Wednesday, February 26, 2014

Get that garden started


Are you ready to kick ass in that garden this spring? Because it's time. Sure, it may seem cold and rainy (yay!) and hey spring's still a ways off, but I have news - spring is only 21 days away and, here in the San Francisco Bay Area, our last frost date is only three days away. 

NO, REALLY.

So, get that garden started. 


Get your garden planned, sow your seeds, source your transplants, eat your winter garden to make room for the spring garden and prep, prep, prep the soil, tools and equipment before spring is upon us and you're all, BUT I THOUGHT IT WAS WINTER NOW WHERE WILL I PUT ALL OF THESE TOMATO PLANTS?!

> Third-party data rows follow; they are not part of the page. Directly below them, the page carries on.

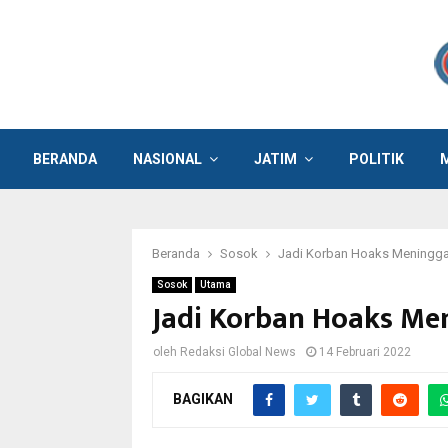
BERANDA
NASIONAL
JATIM
POLITIK
Beranda
Sosok
Jadi Korban Hoaks Meningga
Sosok
Utama
Jadi Korban Hoaks Me
oleh
Redaksi Global News
14 Februari 2022
BAGIKAN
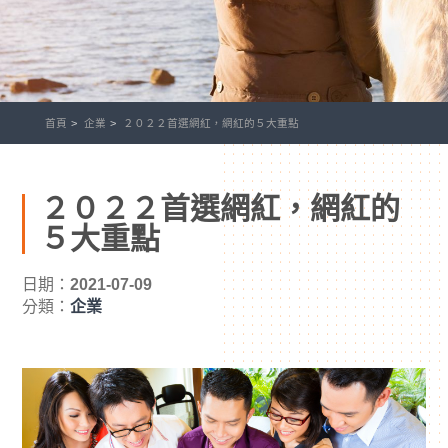
首頁
企業
２０２２首選網紅，網紅的５大重點
２０２２首選網紅，網紅的
５大重點
日期：
2021-07-09
分類：
企業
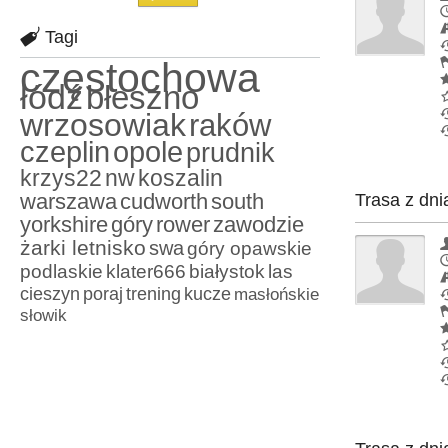
Tagi
częstochowa
łódź
błeszno
wrzosowiak
raków
czeplin
opole
prudnik
krzys22
nw
koszalin
warszawa
cudworth
south
Trasa z dni
yorkshire
góry
rower
zawodzie
żarki letnisko
swa
góry opawskie
podlaskie
klater666
białystok
las
cieszyn
poraj
trening
kucze
masłońskie
słowik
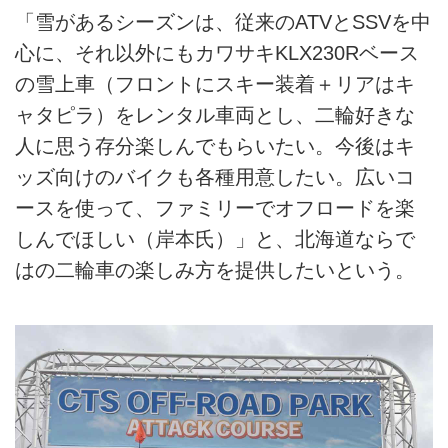
「雪があるシーズンは、従来のATVとSSVを中
心に、それ以外にもカワサキKLX230Rベース
の雪上車（フロントにスキー装着＋リアはキ
ャタピラ）をレンタル車両とし、二輪好きな
人に思う存分楽しんでもらいたい。今後はキ
ッズ向けのバイクも各種用意したい。広いコ
ースを使って、ファミリーでオフロードを楽
しんでほしい（岸本氏）」と、北海道ならで
はの二輪車の楽しみ方を提供したいという。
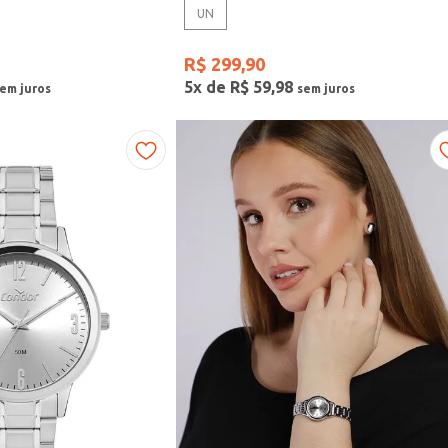
UN
R$
299
,
90
5
x de
R$
59
,
98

Don't stress though - here's a quick guide from our Test Garden to get you going... 

*Excerpt from our monthly coaching update*

1. Plan your garden 
If you know what you grew last season, then you're halfway to planning your spring garden. And if you didn't grow anything last year or you have a new growing space, the only issue will be deciding between all the different vegetables that you can grow. Which, I'll admit, can be a challenge. 

Don't get distracted! Do the needful!


  
If you'd like some help (or a lot of help - that's good, too), book a Kitchen Garden Plan session and we'll plan your garden, give you a design to follow and build your crop rotation plan. No stressing! No worries! Just vegetables, companion plants and badassery. 

2. Start your seeds 
For forever-taking plants that don't like to be sown as seed directly in the garden like tomatoes, peppers and eggplant, the time for starting your seeds indoors is dwindling fast - so get them going! 

For faster-growing plants like squash, melons and cucumbers that don't mind a direct sow situation, you have a little time before they have to go into the garden - so now's the time to get your seeds in hand and ready to roll.

For early season, direct sow plants like peas (OH SWEET LITTLE SHELLING PEAS YUM), lettuces and beets that like to do their hard work in the cool weather - now's the time to get them into the garden so that WOO you can start your harvests ASAP.

Want calendar reminders for these things so that you don't forget? Add the Indie Farms Growing Calendar to your Google Calendar view (click the +Google Calendar logo in the bottom right corner). Done and done.
The tomatoes are excited to meet you! They're social like that.

3. Source your transplants
There are lots of sources for garden-ready transplants this spring, but we're partial to the Indie Farms Spring Plant Sale because obviously.

Check out the Official 2014 Indie Farms Plant Sale line up and keep an eye on your coaching update and Facebook for your chance at an invite. We'll have vegetable and herb (culinary and medicinal) transplants and our whole line up of grow-y goodness posted up in the (hopefully bursting) Test Garden for your shopping and chattering enjoyment. Plus surprises! 

4. Close out those winter gardens
I heard something somewhere that once we get past the shortest day of the winter (it was 12/20/13), we gain a rooster's foot of light a day until BOOM it's summer and the sun's high in the sky again, feeding our plants all of the sunlight they can stand. 

Well, regardless of whether that rooster's foot thing is total BS, the rise of the sun in the sky means that it's time to bid farewell to those winter vegetables so you can make space for the spring vegetables in just no time at all.

So - savor those final broccoli sideshoots, tender winter greens, sweet carrots, wispy pungent herbs and crispy cole crops and when the plants start to look spent, withered and just plain done - pull them out, eat them or toss them (don't compost them if there are even the slightest signs of disease or pests) and get on with it, already. 

5. Prep those beds
Once your beds are cleared of winter crops, it's time to treat that soil to a good solid boost. 
Adding a good dose of Gardner & Bloome's Harvest Supreme to each of our beds is our go-to for replenishing our soil after the winter crops have had their way with it.

Once that's mixed in really well, get a soil test kit and see what's doing in that soil with our step-by-step How To for soil testing and organic amending.

Then drag out those garden structures (bean trellises, tomato cages, cucumber and melon fencing, etc) and make sure they're in good order, make sure you're stocked with good organic fertilizer like worm castings or storebought organic fertilizer and get those garden tools ready to rock.

And then you'll be ready to kick the maximum amount of ass in the spring garden. Which is what we're all after, really.